I’ve heard for years that you shouldn’t use your Mac with administrator privileges. I 100% agree with that statement, and I still use my Mac with administrator privileges. But to be perfectly honest, it’s just sort of inconvenient. In the enterprise, running as an administrator can certainly be against company policy, and depending on what environment you operate in, you may be out of compliance with industry regulations or customer contracts. But thanks to an open source tool (Privileges for macOS) from SAP, Apple focused enterprises now have a great solution.
About Apple @ Work: Bradley Chambers has been managing an enterprise IT network since 2009. Through his experience deploying and managing firewalls, switches, a mobile device management system, enterprise-grade Wi-Fi, 100s of Macs, and 100s of iPads, Bradley will highlight ways in which Apple IT managers deploy Apple devices, build networks to support them, train users, stories from the trenches of IT management, and ways Apple could improve its products for IT departments.
So we’ve addressed the problem: it’s ideal to not use an administrator account when using macOS, but it can be inconvenient because there are times when you have to have it for various tasks you need to do. Enter: Privileges for macOS. It’s designed to allow users to work as a standard user for day-to-day use, by providing fast access to administrator rights when needed. When you do need admin rights, you click on the Privileges icon in your Dock to have it for a preset period of time (default of twenty minutes).
Privileges.app for macOS supports the follow versions of macOS:
- macOS 10.12.x
- macOS 10.13.x
- macOS 10.14.x
- macOS 10.15.x
SAP and Apple have been working together in recent years. As of a year ago, they had 17,000 Macs, 83,000 iOS devices, and 170 Apple TVs. At that scale, they certainly know what they are doing when it comes to managing Apple devices at scale.
Privileges.app is a great solution, and the best part for Apple-focused enterprises is that it’s free (open source).
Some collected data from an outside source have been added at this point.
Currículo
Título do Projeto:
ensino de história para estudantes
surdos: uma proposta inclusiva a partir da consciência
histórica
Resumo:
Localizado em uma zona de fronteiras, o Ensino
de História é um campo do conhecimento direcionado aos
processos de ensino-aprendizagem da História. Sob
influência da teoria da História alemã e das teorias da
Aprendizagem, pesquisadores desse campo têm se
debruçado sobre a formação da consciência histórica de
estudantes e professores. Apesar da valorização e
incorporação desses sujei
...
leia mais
The latest version includes dark-mode support, notification center, interactive dock icons, supports 9 languages, and is now fully manageable through MDM profiles. IT departments can set default toggle time limits or change admin privileges permanently and immediately through deploying profiles.
Kudos to SAP for making Privileges.app for macOS open-sourced. They could have easily sold it to companies that deploy Apple products. It’s one of those products that once you realize it exists, you wonder why Apple hasn’t built the functionality into macOS and its MDM APIs. You can download Privileges for macOS from SAP’s Github page.